Betriebskosten nur Zug um Zug gegen vollständige Auskunft – Durchsetzung des Auskunftsanspruchs über das Zurückbehaltungsrecht?

von Prof. Dr. Katrin Blasek, LL.M., veröffentlicht am 16.05.2022

Das AG Wiesbaden (03.03.2022 – Az. 93 C 2338/20 (22) – veröffentlicht in BeckRS 2022, 5297) hat einen Mieter zur Zahlung von Betriebskosten nur Zug um Zug gegen die vollständige Erfüllung des Auskunftsanspruchs nach Art. 15 DSGVO durch den Vermieter verurteilt.

Der Vermieter hatte die Betriebskostenabrechnung an ein Unternehmen (laut Sachverhalt „Firma“) outgesourct. Er hatte dem Mieter gegenüber zwar Auskunft nach Art. 15 DSGVO erteilt, aber nur unvollständig. Der Vermieter hatte mitgeteilt, dass er dem Unternehmen die auf dem Mietvertrag befindlichen Stammdaten (Name, frühere Anschrift, Telefonnummer) weitergeleitet hatte. Allerdings wurde nicht mitgeteilt, welche personenbezogenen Daten in diesem Unternehmen weiterhin gespeichert sind und wie lange diese Speicherung dort nach welchen Kriterien andauern soll.

Bis zur vollständigen Auskunftserteilung stehe dem Mieter (Kläger) ein Zurückbehaltungsrecht zu (Rn. 20). Das AG Wiesbaden erwähnt explizit § 274 BGB, prüft allerdings nicht die Voraussetzungen von § 273 BGB. Es erwähnt vielmehr überhaupt keine Rechtsgrundlage für ein Zurückbehaltungsrecht und dementsprechend das Vorliegen eines Zurückbehaltungsrechts nicht weiter (jedenfalls so wie bei BeckRS veröffentlicht und eine andere Veröffentlichung konnte ich nicht finden).

Klartext-Dokumentquellen:
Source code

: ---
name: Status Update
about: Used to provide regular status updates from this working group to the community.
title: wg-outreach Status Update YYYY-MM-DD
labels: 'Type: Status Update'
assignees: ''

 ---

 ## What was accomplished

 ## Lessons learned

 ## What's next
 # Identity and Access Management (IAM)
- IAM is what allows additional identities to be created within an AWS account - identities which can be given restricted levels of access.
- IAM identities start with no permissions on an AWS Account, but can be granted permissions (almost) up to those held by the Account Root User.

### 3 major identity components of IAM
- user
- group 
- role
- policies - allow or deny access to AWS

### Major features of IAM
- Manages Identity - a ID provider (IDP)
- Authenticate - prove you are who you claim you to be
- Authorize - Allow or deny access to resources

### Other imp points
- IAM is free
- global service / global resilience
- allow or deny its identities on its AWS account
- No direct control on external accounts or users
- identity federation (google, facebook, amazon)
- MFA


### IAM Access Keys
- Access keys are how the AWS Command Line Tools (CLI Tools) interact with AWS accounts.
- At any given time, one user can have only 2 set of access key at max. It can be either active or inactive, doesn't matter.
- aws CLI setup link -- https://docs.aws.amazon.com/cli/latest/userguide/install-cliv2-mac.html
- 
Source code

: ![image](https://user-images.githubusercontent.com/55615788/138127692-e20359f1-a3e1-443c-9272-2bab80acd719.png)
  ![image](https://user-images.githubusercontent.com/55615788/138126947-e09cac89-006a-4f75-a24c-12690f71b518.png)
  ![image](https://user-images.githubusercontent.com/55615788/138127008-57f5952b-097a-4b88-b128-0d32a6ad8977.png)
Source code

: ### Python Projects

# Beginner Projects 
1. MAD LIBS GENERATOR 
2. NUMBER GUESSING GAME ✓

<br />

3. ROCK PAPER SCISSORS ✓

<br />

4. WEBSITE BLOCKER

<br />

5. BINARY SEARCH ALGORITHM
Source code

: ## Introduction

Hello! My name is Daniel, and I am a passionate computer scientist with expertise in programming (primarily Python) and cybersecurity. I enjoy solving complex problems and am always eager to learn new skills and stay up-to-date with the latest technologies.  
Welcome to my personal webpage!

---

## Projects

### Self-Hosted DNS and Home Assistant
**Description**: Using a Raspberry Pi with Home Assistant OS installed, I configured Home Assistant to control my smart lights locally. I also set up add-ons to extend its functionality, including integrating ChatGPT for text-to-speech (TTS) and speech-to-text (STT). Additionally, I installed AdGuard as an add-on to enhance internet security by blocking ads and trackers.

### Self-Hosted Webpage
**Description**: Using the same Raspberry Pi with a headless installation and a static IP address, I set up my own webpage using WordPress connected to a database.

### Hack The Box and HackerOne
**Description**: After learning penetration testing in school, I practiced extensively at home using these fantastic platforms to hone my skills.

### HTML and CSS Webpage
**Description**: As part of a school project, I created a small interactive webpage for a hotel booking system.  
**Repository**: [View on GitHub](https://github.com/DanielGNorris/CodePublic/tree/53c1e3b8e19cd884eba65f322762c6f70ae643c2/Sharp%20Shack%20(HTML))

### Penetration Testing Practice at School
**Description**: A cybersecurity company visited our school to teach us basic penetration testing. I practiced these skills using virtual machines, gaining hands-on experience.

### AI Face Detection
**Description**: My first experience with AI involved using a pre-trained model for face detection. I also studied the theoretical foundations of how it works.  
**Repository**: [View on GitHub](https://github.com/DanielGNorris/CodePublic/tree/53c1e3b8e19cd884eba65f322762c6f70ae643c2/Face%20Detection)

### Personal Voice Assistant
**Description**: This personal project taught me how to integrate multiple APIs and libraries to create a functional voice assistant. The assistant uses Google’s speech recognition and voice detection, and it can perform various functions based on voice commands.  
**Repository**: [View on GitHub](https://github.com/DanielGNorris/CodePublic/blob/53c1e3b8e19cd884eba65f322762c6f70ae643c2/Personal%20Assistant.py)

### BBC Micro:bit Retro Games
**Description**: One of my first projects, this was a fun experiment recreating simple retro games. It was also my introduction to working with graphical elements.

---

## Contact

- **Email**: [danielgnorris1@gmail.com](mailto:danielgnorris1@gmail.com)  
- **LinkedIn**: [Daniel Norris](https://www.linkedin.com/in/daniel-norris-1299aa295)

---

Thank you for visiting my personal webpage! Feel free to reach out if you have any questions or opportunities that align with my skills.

■ **AUFGABENTEILE**:
[1] Stimmen die folgenden Aussagen mit dem Beitrag über Betriebskosten und Auskunftsanspruch überein? Antworte jeweils mit Ja oder Nein und belege es mit den entscheidenden Worten des Beitrags im Wortlaut.
(a) Der Vermieter hatte die Betriebskostenabrechnung an ein Unternehmen ausgelagert.
(b) Der Vermieter hatte dem Mieter überhaupt keine Auskunft nach Art. 15 DSGVO erteilt.
(c) Das AG Wiesbaden prüft die Voraussetzungen von § 273 BGB.
[2] Wie könnte der Beitrag über Betriebskosten und Auskunftsanspruch weitergehen? Führe ihn im Anschluss an seinen letzten Satz fort.

■ **LÖSUNGEN**:
[1]
(a) Ja: „Der Vermieter hatte die Betriebskostenabrechnung an ein Unternehmen (laut Sachverhalt „Firma“) outgesourct.“
(b) Nein: „Er hatte dem Mieter gegenüber zwar Auskunft nach Art. 15 DSGVO erteilt, aber nur unvollständig.“
(c) Nein: „Das AG Wiesbaden erwähnt explizit § 274 BGB, prüft allerdings nicht die Voraussetzungen von § 273 BGB.“

[2]
§ 273 BGB setzt unter anderem eine sogenannte Konnexität der Ansprüche voraus, wobei die Rechtsprechung es genügen lässt, wenn ein natürlicher und wirtschaftlicher Zusammenhang zwischen den Ansprüchen (einheitliches Lebensverhältnis, BGH 73, 319; 116, 244) in der Weise bestehen, dass es gegen Treu und Glauben verstoßen würde, wenn der eine Anspruch ohne Rücksicht auf den anderen Anspruch geltend gemacht und durchgesetzt werden könnte (Palandt-Grüneberg § 273 Rn. 9).

Bekanntermaßen ist der Begriff der Konnexität in § 273 BGB weit auszulegen. Und ein natürlicher Zusammenhang zwischen den Ansprüchen lässt sich aufgrund der Mietbeziehung zwischen den Beteiligten problemlos bejahen. Allerdings fehlt mir noch ein wenig die Fantasie für die Annahme des wirtschaftlichen Zusammenhangs zwischen einer bestimmten Betriebskostenhöhe/Anspruchs auf Betriebskostenzahlung und der Frage, welche Stammdaten des Mieters wie lange nach welchen Kriterien bei einem Auftragsdatenverarbeiter gespeichert werden!?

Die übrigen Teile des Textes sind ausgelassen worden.